Los vivos y los muertos.
A esta altura las partes que componen la saga de los muertos vivos de George Romero parecen operar prácticamente por inercia, como si cada entrega se derivara en forma automática de la anterior. Es que, en algún punto, el director parece haber puesto en funcionamiento un mecanismo de comportamiento autosuficiente, una especie de cine sin autor, paradójicamente atravesado por un fuerte aire de familiaridad que no hace sino acrecentar su contundencia de película en película y volver el conjunto un todo reconocible. Pero, ¿qué clase de cineasta es Romero, al final? No hay una respuesta clara a ese interrogante, pero podemos saber lo que Romero no es. Su entronización por parte de la crítica, desde por lo menos treinta años a esta parte, a menudo tiende a invisibilizar el hecho de que, puesto blanco sobre negro, el tipo es un pésimo narrador y un ideólogo mucho menos atendible de lo que la constante prédica de sus apólogos permite suponer. En La reencarnación de los muertos la sucesión de escenas deshilachadas, la pobre dirección de actores, los diálogos toscos y redundantes y los chistes carentes de gracia alguna, conforman un muestrario bastante completo de sus falencias como director.
Sin embargo, lo curioso es que la energía de la película es bastante notable.

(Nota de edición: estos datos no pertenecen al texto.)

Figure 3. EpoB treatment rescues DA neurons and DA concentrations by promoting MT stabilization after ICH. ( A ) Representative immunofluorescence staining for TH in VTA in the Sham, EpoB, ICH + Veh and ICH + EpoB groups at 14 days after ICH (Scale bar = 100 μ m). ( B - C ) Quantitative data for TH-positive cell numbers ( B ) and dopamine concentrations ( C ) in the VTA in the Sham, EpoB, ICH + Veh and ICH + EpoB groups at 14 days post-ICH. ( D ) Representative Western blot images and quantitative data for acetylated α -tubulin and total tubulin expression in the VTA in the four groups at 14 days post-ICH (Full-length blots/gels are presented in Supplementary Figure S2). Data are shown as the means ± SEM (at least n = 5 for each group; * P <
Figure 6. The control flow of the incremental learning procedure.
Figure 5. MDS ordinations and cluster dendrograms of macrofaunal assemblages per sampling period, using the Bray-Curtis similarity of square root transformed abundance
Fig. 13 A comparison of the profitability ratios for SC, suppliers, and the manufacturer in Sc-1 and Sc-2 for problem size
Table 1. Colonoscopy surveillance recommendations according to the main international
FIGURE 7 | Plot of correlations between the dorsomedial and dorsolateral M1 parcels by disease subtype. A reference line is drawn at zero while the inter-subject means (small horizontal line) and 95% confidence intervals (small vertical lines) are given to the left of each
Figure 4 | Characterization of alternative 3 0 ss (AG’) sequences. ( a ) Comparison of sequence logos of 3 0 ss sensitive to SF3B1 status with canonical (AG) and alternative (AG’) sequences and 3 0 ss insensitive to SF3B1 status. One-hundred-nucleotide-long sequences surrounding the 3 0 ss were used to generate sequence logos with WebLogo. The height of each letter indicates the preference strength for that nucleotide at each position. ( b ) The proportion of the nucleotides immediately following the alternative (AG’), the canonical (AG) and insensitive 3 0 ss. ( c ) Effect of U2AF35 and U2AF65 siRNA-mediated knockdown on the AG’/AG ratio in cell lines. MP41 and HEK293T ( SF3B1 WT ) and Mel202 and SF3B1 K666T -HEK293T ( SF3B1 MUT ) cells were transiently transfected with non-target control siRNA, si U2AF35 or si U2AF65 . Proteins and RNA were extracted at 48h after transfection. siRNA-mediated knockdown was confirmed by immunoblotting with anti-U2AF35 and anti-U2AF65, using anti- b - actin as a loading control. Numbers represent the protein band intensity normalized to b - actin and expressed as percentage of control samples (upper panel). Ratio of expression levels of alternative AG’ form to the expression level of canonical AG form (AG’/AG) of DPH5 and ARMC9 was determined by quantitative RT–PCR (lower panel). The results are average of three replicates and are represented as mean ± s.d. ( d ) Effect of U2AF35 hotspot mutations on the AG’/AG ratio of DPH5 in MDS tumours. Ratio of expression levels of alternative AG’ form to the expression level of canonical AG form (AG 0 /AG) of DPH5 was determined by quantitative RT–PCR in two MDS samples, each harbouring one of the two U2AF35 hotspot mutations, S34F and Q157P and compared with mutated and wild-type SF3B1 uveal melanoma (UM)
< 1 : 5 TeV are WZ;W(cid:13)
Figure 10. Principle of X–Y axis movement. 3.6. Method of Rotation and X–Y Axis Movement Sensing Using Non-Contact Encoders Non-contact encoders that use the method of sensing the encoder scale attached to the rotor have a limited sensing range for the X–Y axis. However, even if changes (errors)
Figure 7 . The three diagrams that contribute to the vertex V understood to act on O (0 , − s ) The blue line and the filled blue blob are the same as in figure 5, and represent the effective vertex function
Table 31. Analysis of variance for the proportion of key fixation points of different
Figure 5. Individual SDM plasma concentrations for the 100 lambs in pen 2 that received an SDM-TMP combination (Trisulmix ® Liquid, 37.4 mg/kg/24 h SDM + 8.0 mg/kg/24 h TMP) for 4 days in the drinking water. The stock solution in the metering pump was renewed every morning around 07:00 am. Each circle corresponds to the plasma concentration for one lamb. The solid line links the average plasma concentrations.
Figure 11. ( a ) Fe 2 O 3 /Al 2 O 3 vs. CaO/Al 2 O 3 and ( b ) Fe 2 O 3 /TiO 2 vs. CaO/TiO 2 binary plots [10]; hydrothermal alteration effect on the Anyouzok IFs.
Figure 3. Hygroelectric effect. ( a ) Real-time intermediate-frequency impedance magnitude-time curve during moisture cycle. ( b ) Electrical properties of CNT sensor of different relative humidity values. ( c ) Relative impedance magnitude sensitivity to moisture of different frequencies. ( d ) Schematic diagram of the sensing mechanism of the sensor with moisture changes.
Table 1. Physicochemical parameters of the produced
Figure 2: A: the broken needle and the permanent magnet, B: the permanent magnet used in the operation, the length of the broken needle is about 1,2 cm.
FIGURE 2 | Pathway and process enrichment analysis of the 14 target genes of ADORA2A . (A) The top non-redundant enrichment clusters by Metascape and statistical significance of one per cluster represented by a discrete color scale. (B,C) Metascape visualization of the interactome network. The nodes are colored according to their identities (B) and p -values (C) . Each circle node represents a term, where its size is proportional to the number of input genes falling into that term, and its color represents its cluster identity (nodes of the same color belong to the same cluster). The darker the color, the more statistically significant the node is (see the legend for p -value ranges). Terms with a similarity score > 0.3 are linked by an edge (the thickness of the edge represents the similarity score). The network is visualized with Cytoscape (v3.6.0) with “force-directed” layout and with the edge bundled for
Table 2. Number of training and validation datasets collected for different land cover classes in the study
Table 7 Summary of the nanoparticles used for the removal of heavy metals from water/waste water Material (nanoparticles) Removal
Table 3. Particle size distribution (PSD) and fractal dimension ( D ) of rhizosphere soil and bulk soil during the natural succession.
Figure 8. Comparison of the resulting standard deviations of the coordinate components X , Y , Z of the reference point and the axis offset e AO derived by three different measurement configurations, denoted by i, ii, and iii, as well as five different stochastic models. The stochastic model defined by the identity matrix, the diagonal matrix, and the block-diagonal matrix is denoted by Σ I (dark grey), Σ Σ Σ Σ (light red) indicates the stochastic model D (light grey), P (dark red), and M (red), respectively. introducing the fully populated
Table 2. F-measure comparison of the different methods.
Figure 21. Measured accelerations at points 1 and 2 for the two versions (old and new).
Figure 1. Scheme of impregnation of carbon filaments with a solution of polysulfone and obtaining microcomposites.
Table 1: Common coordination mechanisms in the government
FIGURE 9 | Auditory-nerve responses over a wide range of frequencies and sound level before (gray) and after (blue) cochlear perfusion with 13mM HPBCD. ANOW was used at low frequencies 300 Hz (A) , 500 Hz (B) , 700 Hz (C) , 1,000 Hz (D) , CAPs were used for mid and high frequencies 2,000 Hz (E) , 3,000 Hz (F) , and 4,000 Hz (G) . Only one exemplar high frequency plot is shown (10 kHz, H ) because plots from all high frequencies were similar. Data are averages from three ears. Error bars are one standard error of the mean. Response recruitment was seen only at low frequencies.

En el fondo, Romero juega al cine, al que aparentemente concibe como un desfile grotesco de figuras que se miran con recelo, se miden, se persiguen y se temen unas a otras. Ocasionalmente (las más de las veces) se terminan matando sin mayor contemplación. A pesar de sus traspiés narrativos y de sus abruptas caídas de tensión dramática, lo que persiste a lo largo de toda la película, su hilo conductor, se podría decir, es una fuerte sensación de desasosiego. Detrás de su aspecto de slapstick sanguinolento, en verdad nunca asumido con suficiente convicción, La reencarnación de los muertos quizá sea menos torpe de lo que parece: si Romero no es un director político, ni mucho menos un contador de historias consumado, a lo mejor no se lo puede desestimar del todo como un especialista del pesimismo. De pronto, se puede apreciar la bruma de dolor brutalmente anestesiado que envuelve la película: en una escena se ve a dos niños zombies atados a sus camas, los cuerpos carcomidos por la enfermedad –ese mal que en las películas de Romero no se nombra, quizá porque el asombro deja bien pronto su lugar a la acción física, a la voluntad que se encarna en el binomio conformado por la supervivencia (propia) y el exterminio (del otro).
El director y guionista prescinde de toda tentación metafísica para ir, en cambio, a buscar el centro del drama en los cuerpos, en la carne que se pudre y se señala a sí misma como origen definitivo del horror. Luego, esos niños infectados serán acribillados sin el menor remordimiento, porque en la película el mal existe únicamente como marca visible en el cuerpo y está exento de ser categorizado moralmente. Acá no hay buenos ni malos sino el derecho insobornable de cada cosa de perseverar en su ser. De la implacable autoridad de una premisa semejante se desprende un dejo de incomodidad que se cuela en el modo tenaz con el que el director se entrega a las maniobras de una comedia cruel, un protocolo despiadado donde el movimiento se constituye en el único objetivo legítimo del cine. El último plano de La reencarnación de los muertos, una bella toma general en la que dos eternos contendientes que pertenecen a familias rivales se apuntan con sus armas como en un duelo del siglo dieciocho –mientras sus figuras aparecen recortadas sobre la imagen de una luna imponente que es un puro alarde de decoración– parece ofrecerse como irónico recordatorio de lo que el director tiene para dar. Lo que hay ahí son dos tipos que no pueden ocupar el mismo espacio en forma simultánea, por lo que están dispuestos a matarse el uno al otro. Sin preocuparse por los alcances de su planteo, a Romero le basta con las posibilidades cinematográficas que este le presenta . Para qué más, parece decir.